Первый поцелуй всегда страшен. Мы можем размышлять о нём неделями, представляя в деталях стенки ртов, по которым стекаются смешавшиеся липкие слюни; и мы можем спать и видеть сны о том, как в любви рождается поцелуй, а поцелуй пораждает любовь, а потом просыпаться и ненавидеть себя - за то, что мы есть, за то, что у нас есть вообще возможность видеть сны, за то, что достичь того, о чём мы мечтаем, мы достойны лишь во сне, а здесь, в реальном мире - и облик наш, и мысли - ужасны и вызывают рвотный рефлекс. Но знание этого не умиляет желания всё того же, и если уж червь пытается, то пытается уже с мыслью, что терять ему нечего. Да, он не боится последствий, он боится лишь неудачи, ведь эта неудача способна убить возможность надеяться на что-то даже в мире грёз. Что если этот кто-то, волшебный и дорогой, о ком мы так мечтаем, кто так тепло обходится с нами в наших мечтах, окажется ещё уродливее чем мы сами и оттолкнёт от себя в самый первый момент после попытки объединить губы; свои и его? Нет, это невозможно, как невозможно под сомнение поставить святость Божества - это значит лишь, что душа твоя - мертва и импотентна, будучи неспособной воздавать должным образам молитвы к нему. И это - истинный страх, это страх, который испытывает и неумелый любовник, и начинающий убийца. Проблема в том, что начинающих убийц не бывает, как не бывает "начинающих людей" или "начинающих мертвецов" - убийцами становятся раз и навсегда, и даже не всякому необходимо совершать это самое действие, чтобы считаться таковым. Но принцип первого убийства точно таков, как и принцип первого поцелуя - ни шагом правее или левее. Нужно просто это принять. Мы принимаем позицию того, что или сейчас - когда у нас есть шанс, или никогда потом, и всю нашу жизнь мы будем страдать о том, что не сделали это, когда была возможность. У нас есть идеальный объект; у нас есть объект, который, кажется, единственный подходит для нашей цели; которого никогда раньше не было в нашей жизни до этого момента, и которого, быть может, никогда не будет - зачем же упускать шанс? Ведь мы потеряем гораздо меньше, если наша попытка не удастся, чем если мы даже не предпримем попытку самую эту. Ожидание не даёт ничего; это действие само длится лишь пару мгновений, все размышления перед ним - ни в счёт, и никогда не были в счёт, как и пустые мечты, не нужные никому, кроме нас самих.

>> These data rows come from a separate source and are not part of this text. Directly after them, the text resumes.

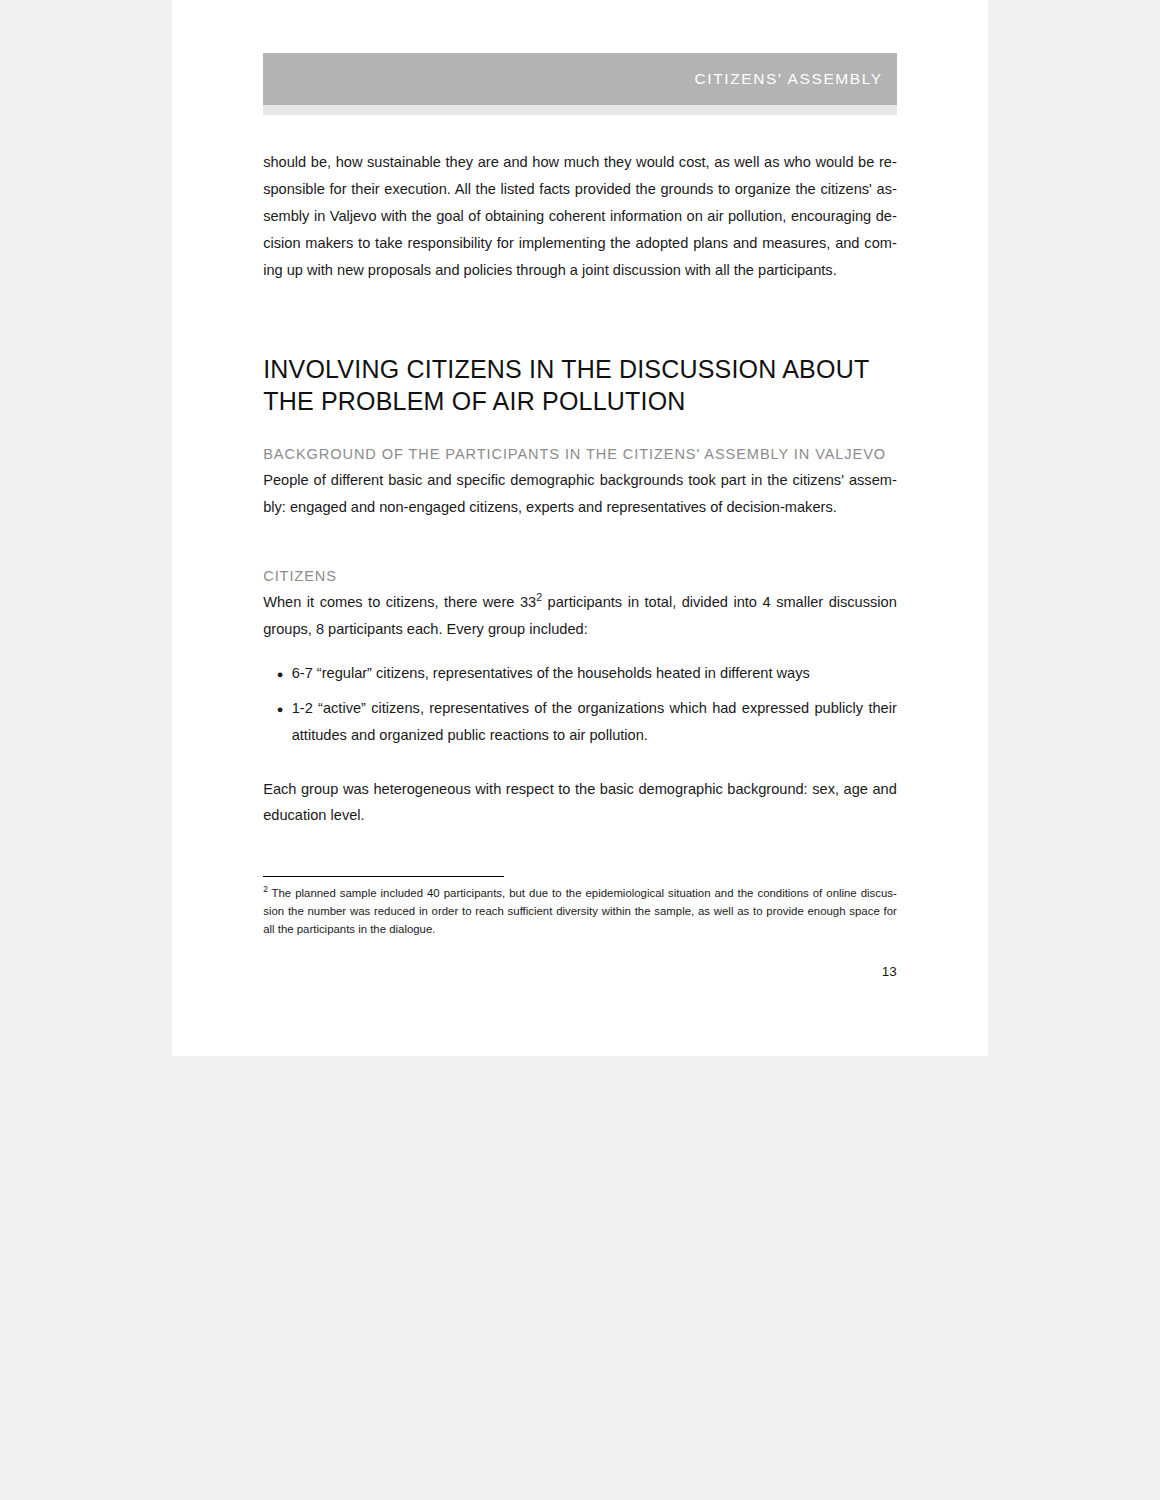Citizens' Assembly
should be, how sustainable they are and how much they would cost, as well as who would be responsible for their execution. All the listed facts provided the grounds to organize the citizens' assembly in Valjevo with the goal of obtaining coherent information on air pollution, encouraging decision makers to take responsibility for implementing the adopted plans and measures, and coming up with new proposals and policies through a joint discussion with all the participants.
Involving citizens in the discussion about the problem of air pollution
Background of the participants in the citizens' assembly in Valjevo
People of different basic and specific demographic backgrounds took part in the citizens' assembly: engaged and non-engaged citizens, experts and representatives of decision-makers.
Citizens
When it comes to citizens, there were 332 participants in total, divided into 4 smaller discussion groups, 8 participants each. Every group included:
6-7 “regular” citizens, representatives of the households heated in different ways
1-2 “active” citizens, representatives of the organizations which had expressed publicly their attitudes and organized public reactions to air pollution.
Each group was heterogeneous with respect to the basic demographic background: sex, age and education level.
2 The planned sample included 40 participants, but due to the epidemiological situation and the conditions of online discussion the number was reduced in order to reach sufficient diversity within the sample, as well as to provide enough space for all the participants in the dialogue.
13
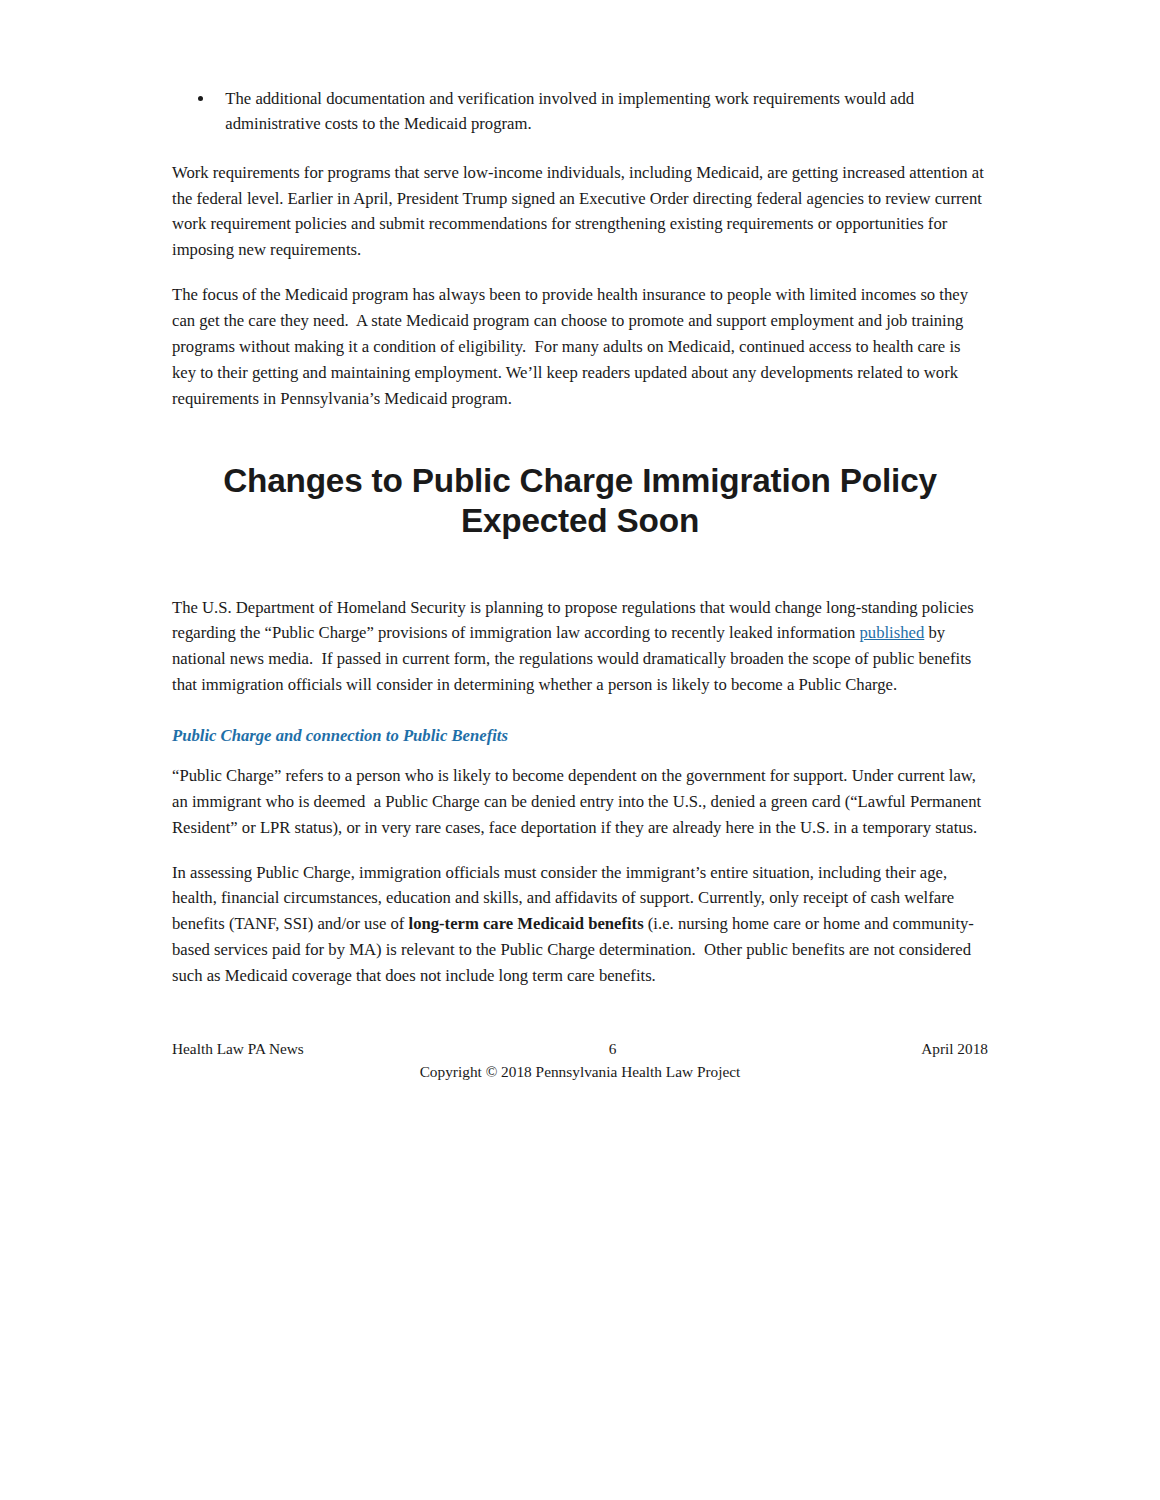The additional documentation and verification involved in implementing work requirements would add administrative costs to the Medicaid program.
Work requirements for programs that serve low-income individuals, including Medicaid, are getting increased attention at the federal level. Earlier in April, President Trump signed an Executive Order directing federal agencies to review current work requirement policies and submit recommendations for strengthening existing requirements or opportunities for imposing new requirements.
The focus of the Medicaid program has always been to provide health insurance to people with limited incomes so they can get the care they need. A state Medicaid program can choose to promote and support employment and job training programs without making it a condition of eligibility. For many adults on Medicaid, continued access to health care is key to their getting and maintaining employment. We’ll keep readers updated about any developments related to work requirements in Pennsylvania’s Medicaid program.
Changes to Public Charge Immigration Policy Expected Soon
The U.S. Department of Homeland Security is planning to propose regulations that would change long-standing policies regarding the “Public Charge” provisions of immigration law according to recently leaked information published by national news media. If passed in current form, the regulations would dramatically broaden the scope of public benefits that immigration officials will consider in determining whether a person is likely to become a Public Charge.
Public Charge and connection to Public Benefits
“Public Charge” refers to a person who is likely to become dependent on the government for support. Under current law, an immigrant who is deemed a Public Charge can be denied entry into the U.S., denied a green card (“Lawful Permanent Resident” or LPR status), or in very rare cases, face deportation if they are already here in the U.S. in a temporary status.
In assessing Public Charge, immigration officials must consider the immigrant’s entire situation, including their age, health, financial circumstances, education and skills, and affidavits of support. Currently, only receipt of cash welfare benefits (TANF, SSI) and/or use of long-term care Medicaid benefits (i.e. nursing home care or home and community-based services paid for by MA) is relevant to the Public Charge determination. Other public benefits are not considered such as Medicaid coverage that does not include long term care benefits.
Health Law PA News
6
April 2018
Copyright © 2018 Pennsylvania Health Law Project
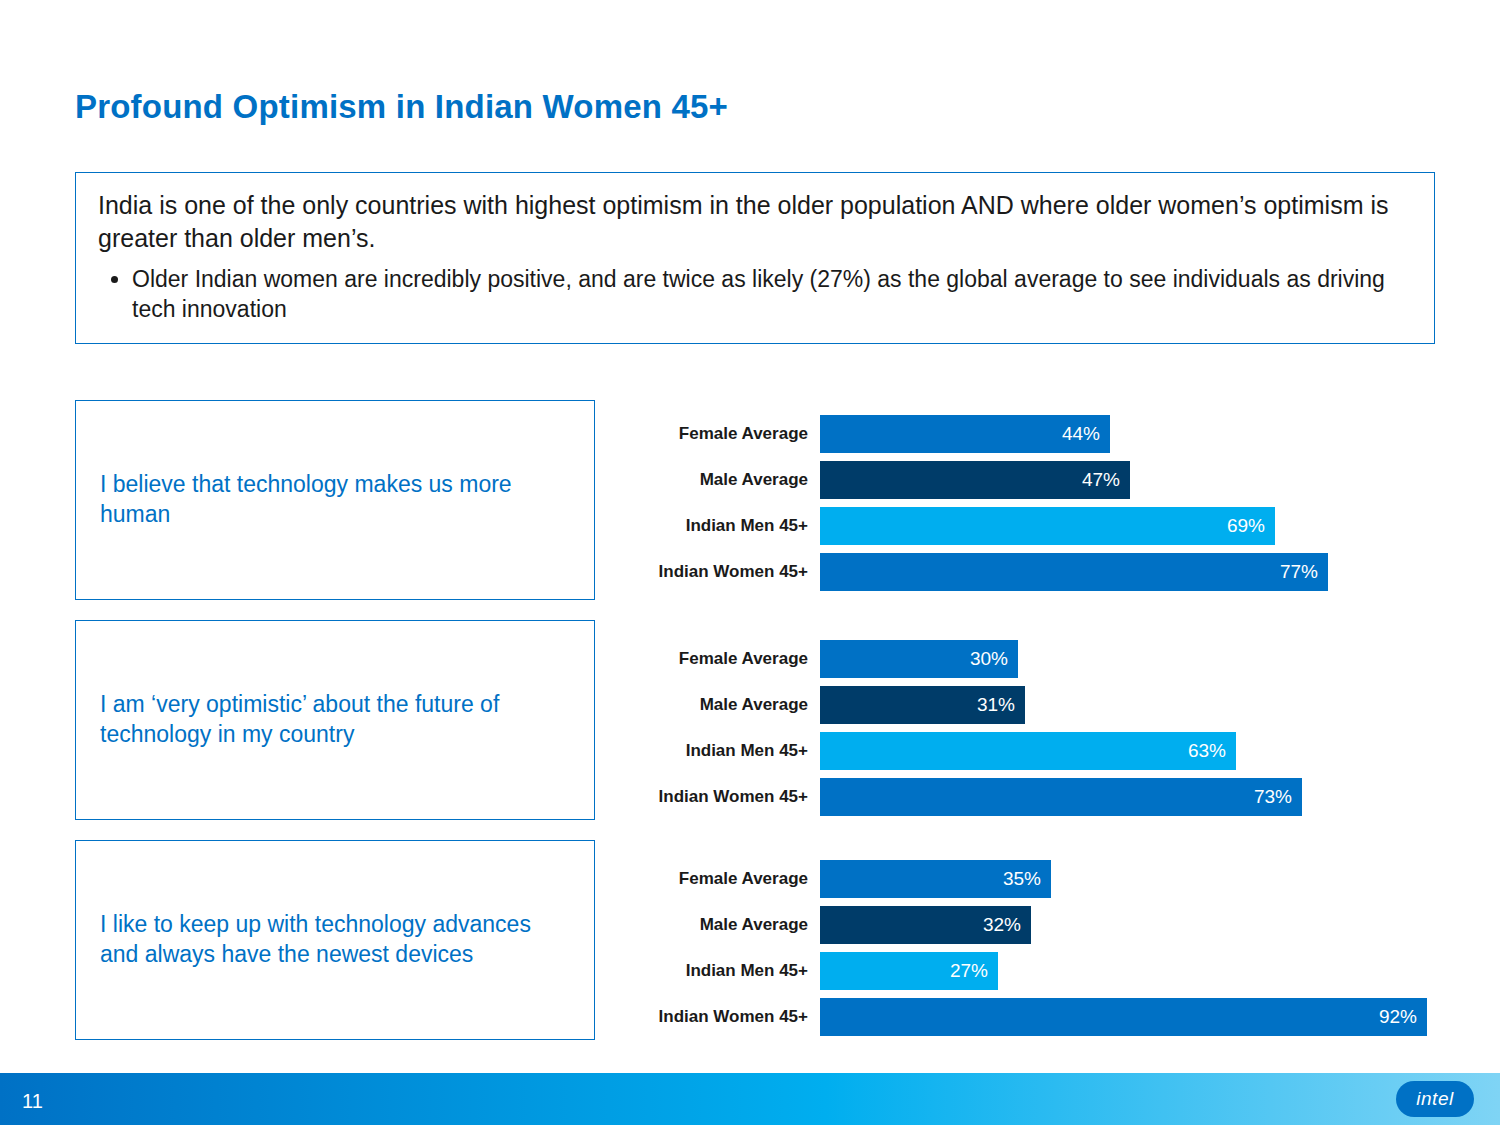Profound Optimism in Indian Women 45+
India is one of the only countries with highest optimism in the older population AND where older women’s optimism is greater than older men’s.
Older Indian women are incredibly positive, and are twice as likely (27%) as the global average to see individuals as driving tech innovation
I believe that technology makes us more human
I am ‘very optimistic’ about the future of technology in my country
I like to keep up with technology advances and always have the newest devices
Female Average
44%
Male Average
47%
Indian Men 45+
69%
Indian Women 45+
77%
Female Average
30%
Male Average
31%
Indian Men 45+
63%
Indian Women 45+
73%
Female Average
35%
Male Average
32%
Indian Men 45+
27%
Indian Women 45+
92%
11
intel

И какими бы красочными ни были мечты, первый поцелуй всегда краток и неказист...

3.

Мы убиваем других, потому что ненавидим себя. Мы не боимся смерти, потому что сами готовы встретить её. Мы будем уходить и скрываться от неё до самого конца, но когда она придёт, когда пути назад не будет, мы примем её с радостью. Не как жертва принимает смерть от рук убийцы; но с благодарностью. И она с такой же благодарностью возьмёт нас. Потому что мы понимаем её, и мы влюблены в неё, ведь она - единственная в мире вещь, которая с такой любовью принимает таких уродов. Да, мы ненавидим себя, и я знаю точно, и это относится ко всем нам - хотя бы раз и невзначай, но серьёзно и крепко - мы считали, что будет, - да! Благородным дать Смерти овладеть нашим телом ненадолго, чтобы та нанесла последний удар, который мы не решаемся нанести самим себе. Но потом же мы и понимали, хотя бы даже и подсознательно, что служить Ей ещё, пока можем - это есть лучшая благодарность за то, что мы получим в конце концов, закончив наш путь боли и страданий в Её объятиях. Она радуется, и мы радуемся, когда очередная кровь проливается во имя Её. А потом мы ненавидим себя вновь. Они могут думать, что мы убиваем, ненавидя их, но мне бы хотелось, чтобы они поняли, что мы ненавидим себя точно так же.